For the entries that follow, restate word for word the line containing "middle mcp: (216, 303)", the line containing "index pip: (467, 502)", and every line that lies between them.

RECORDS FOR THIS EXERCISE —
|---|

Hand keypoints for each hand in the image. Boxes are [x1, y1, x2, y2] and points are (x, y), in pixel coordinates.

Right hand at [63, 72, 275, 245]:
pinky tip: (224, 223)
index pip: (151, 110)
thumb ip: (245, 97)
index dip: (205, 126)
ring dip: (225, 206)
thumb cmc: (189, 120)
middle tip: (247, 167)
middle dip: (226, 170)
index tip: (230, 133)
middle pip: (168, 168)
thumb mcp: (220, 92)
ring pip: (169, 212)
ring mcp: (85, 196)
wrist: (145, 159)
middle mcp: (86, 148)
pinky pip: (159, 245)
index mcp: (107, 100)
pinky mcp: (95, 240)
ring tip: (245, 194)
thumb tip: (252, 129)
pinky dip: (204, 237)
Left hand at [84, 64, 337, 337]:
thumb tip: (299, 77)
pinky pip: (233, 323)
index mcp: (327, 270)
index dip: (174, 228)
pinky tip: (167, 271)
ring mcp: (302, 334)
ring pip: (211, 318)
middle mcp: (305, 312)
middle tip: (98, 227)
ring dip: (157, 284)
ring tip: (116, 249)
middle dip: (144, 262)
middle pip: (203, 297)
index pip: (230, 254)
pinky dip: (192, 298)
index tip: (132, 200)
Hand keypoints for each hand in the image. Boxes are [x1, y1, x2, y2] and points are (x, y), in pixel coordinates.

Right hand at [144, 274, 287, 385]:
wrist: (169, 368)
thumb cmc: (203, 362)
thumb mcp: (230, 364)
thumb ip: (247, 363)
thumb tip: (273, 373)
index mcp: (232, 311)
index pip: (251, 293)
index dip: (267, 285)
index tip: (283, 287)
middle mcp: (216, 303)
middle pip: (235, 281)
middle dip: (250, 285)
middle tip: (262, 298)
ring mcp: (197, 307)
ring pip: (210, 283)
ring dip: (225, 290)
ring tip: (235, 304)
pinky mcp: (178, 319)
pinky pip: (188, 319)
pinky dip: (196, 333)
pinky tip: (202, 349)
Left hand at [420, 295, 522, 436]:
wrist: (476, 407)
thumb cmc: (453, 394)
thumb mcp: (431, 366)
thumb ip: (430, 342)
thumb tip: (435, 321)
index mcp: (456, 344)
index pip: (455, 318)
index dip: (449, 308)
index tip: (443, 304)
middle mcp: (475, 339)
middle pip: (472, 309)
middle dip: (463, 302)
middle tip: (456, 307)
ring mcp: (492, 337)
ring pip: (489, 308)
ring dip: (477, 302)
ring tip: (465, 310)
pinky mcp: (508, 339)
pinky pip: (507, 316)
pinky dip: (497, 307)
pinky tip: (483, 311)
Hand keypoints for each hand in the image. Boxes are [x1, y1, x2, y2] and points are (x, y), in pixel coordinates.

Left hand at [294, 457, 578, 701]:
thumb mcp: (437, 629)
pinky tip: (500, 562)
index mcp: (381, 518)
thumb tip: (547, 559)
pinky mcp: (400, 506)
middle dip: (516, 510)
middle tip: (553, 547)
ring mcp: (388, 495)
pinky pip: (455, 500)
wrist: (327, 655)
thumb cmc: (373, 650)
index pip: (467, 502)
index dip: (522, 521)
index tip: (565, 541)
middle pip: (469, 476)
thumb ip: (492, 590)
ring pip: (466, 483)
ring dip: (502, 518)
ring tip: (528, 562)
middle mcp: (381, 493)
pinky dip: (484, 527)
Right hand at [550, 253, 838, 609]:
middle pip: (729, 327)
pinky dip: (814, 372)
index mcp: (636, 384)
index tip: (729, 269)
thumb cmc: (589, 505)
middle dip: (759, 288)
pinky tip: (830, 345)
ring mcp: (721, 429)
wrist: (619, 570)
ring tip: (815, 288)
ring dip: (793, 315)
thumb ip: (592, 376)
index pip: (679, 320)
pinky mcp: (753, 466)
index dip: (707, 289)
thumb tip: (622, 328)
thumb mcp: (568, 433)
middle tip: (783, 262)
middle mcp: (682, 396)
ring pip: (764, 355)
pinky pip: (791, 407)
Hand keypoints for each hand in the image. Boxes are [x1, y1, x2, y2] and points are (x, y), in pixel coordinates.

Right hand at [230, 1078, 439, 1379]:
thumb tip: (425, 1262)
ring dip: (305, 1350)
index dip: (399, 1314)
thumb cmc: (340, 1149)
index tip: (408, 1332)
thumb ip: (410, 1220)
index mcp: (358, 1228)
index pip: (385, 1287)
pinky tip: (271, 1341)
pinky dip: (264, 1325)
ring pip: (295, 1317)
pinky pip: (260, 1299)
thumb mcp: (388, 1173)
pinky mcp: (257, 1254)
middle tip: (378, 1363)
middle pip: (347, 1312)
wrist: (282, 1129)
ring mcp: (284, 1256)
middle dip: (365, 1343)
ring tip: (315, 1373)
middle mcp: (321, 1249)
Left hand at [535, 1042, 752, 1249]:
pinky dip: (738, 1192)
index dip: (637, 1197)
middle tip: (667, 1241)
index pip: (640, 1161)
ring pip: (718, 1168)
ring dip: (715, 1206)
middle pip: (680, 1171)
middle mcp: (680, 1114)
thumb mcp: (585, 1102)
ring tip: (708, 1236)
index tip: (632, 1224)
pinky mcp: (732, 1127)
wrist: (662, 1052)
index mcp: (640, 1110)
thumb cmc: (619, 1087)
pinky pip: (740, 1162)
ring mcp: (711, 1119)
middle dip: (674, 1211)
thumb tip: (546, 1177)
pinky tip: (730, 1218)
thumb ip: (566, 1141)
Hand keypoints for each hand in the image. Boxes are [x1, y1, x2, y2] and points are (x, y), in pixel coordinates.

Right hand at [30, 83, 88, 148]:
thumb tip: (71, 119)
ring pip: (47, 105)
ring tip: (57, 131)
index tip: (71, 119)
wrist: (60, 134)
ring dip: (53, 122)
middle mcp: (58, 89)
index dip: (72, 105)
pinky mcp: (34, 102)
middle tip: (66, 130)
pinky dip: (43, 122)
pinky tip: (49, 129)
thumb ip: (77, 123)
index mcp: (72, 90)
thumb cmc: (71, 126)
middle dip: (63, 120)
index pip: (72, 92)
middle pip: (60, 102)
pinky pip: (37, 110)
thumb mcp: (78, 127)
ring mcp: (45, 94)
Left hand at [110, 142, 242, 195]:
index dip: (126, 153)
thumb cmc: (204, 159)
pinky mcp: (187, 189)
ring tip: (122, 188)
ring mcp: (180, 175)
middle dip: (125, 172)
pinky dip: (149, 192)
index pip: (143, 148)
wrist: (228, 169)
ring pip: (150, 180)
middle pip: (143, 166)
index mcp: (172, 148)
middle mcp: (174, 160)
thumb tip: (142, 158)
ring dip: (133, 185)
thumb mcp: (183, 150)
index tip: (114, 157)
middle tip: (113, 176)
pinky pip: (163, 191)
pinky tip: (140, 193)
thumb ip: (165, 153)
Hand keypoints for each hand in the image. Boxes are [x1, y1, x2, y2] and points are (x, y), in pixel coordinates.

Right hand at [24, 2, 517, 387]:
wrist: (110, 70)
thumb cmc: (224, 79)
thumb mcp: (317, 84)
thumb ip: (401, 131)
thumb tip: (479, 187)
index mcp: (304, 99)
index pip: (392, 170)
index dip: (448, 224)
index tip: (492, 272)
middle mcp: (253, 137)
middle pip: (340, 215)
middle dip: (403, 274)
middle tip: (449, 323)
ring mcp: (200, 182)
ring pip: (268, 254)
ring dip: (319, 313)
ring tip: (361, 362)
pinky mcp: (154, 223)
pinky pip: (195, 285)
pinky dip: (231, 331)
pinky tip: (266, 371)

|---|

REPLY TO THE EXERCISE —
middle mcp: (216, 303)
middle pip: (235, 281)
middle dip: (250, 285)
middle tip: (262, 298)
ring mcp: (197, 307)
ring pip: (210, 283)
ring dip: (225, 290)
ring tip: (235, 304)
pinky mcp: (178, 319)
pinky pip: (188, 319)
pinky dip: (196, 333)
pinky tip: (202, 349)
Left hand at [420, 295, 522, 436]:
wrist: (476, 407)
thumb cmc: (453, 394)
thumb mcp: (431, 366)
thumb ip: (430, 342)
thumb tip: (435, 321)
index mcp: (456, 344)
index pip: (455, 318)
index dip: (449, 308)
index tip: (443, 304)
middle mcp: (475, 339)
middle pip: (472, 309)
middle dip: (463, 302)
middle tip: (456, 307)
ring mcp: (492, 337)
ring pip: (489, 308)
ring dip: (477, 302)
ring tip: (465, 310)
pinky mcp: (508, 339)
pinky pip: (507, 316)
pinky dip: (497, 307)
pinky tip: (483, 311)
Hand keypoints for each hand in the image. Boxes are [x1, y1, x2, y2] and points are (x, y), in pixel coordinates.

Left hand at [294, 457, 578, 701]:
thumb mcp: (437, 629)
pinky tip: (500, 562)
index mcp: (381, 518)
thumb tip: (547, 559)
pinky mcp: (400, 506)
middle dip: (516, 510)
middle tip: (553, 547)
ring mcp: (388, 495)
pinky pip: (455, 500)
wrist: (327, 655)
thumb cmc: (373, 650)
index pip: (467, 502)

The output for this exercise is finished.